-- DOCUMENT PASSAGE follows --

Question

use the diagram to prove the concurrency of angle bisectors theorem.
given: rays r, s, and t are bisectors of the angles of $\triangle abc$, x is the intersection of rays r and s, $\overline{xd}\perp\overline{ac}$, $\overline{xe}\perp\overline{ab}$, and $\overline{xf}\perp\overline{bc}$
prove: ray t contains point x, and $xd = xe = xf$

supply a reason for each step of the following proof.

statements

1. rays r, s, and t are bisectors of the angles of $\triangle abc$, x is the intersection of rays r and s, $\overline{xd}\perp\overline{ac}$, $\overline{xe}\perp\overline{ab}$, and $\overline{xf}\perp\overline{bc}$
2. $xe = xd$
3. $xe = xf$

reasons

1. given
2. ray r bisects $\angle bac$, so x is of $\angle bac$
3. ray s bisects $\angle abc$, so x is the sides of $\angle abc$

(options: equidistant from, congruent to, between, congruent to)

Explanation:

1. For step 2: A point on an angle bisector is equidistant from the angle's sides. Since ray r bisects ∠BAC, X (on r) is equidistant from AB and AC, so XE = XD.
2. For step 3: A point on an angle bisector is equidistant from the angle's sides. Since ray s bisects ∠ABC, X (on s) is equidistant from AB and BC, so XE = XF.
3. By transitivity, XD = XE = XF. Since X is equidistant from AC and BC, it lies on the angle bisector of ∠ACB, which is ray t, so ray t contains X.

Answer:

Completed Proof Reasons:

1. Given
2. equidistant from
3. equidistant from

Full Logical Conclusion:

Ray \( t \) contains point \( X \), and \( XD = XE = XF \)

-- DOCUMENT PASSAGE concluded --

◆ **WHAT TO WORK ON**:
Print, word for word, the stretch of the angle bisector proof from "(options: equidistant from, congruent" through "t contains X.".

-- RECORDS SUPPLIED follows --

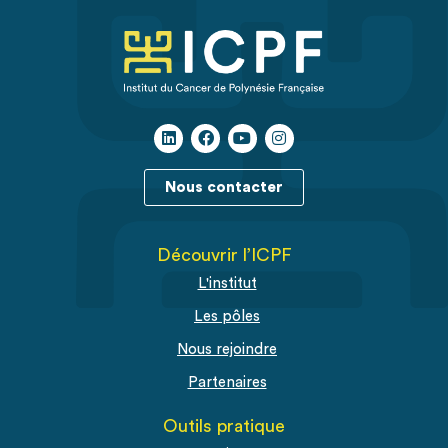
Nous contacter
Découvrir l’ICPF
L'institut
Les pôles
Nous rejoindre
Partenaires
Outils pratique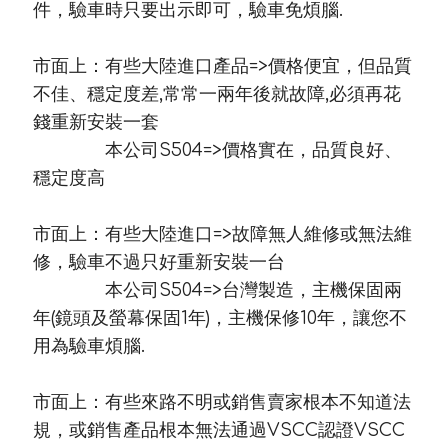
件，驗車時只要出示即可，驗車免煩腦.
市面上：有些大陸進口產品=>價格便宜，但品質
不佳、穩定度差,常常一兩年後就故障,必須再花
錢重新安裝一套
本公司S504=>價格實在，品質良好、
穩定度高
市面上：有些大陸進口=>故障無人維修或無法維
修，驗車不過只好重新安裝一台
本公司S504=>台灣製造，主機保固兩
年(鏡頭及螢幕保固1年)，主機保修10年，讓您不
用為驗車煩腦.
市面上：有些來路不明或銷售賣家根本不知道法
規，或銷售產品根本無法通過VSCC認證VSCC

-- RECORDS SUPPLIED concluded --

◆ **ANSWER BOX**:
(options: equidistant from, congruent to, between, congruent to)

Explanation:

1. For step 2: A point on an angle bisector is equidistant from the angle's sides. Since ray r bisects ∠BAC, X (on r) is equidistant from AB and AC, so XE = XD.
2. For step 3: A point on an angle bisector is equidistant from the angle's sides. Since ray s bisects ∠ABC, X (on s) is equidistant from AB and BC, so XE = XF.
3. By transitivity, XD = XE = XF. Since X is equidistant from AC and BC, it lies on the angle bisector of ∠ACB, which is ray t, so ray t contains X.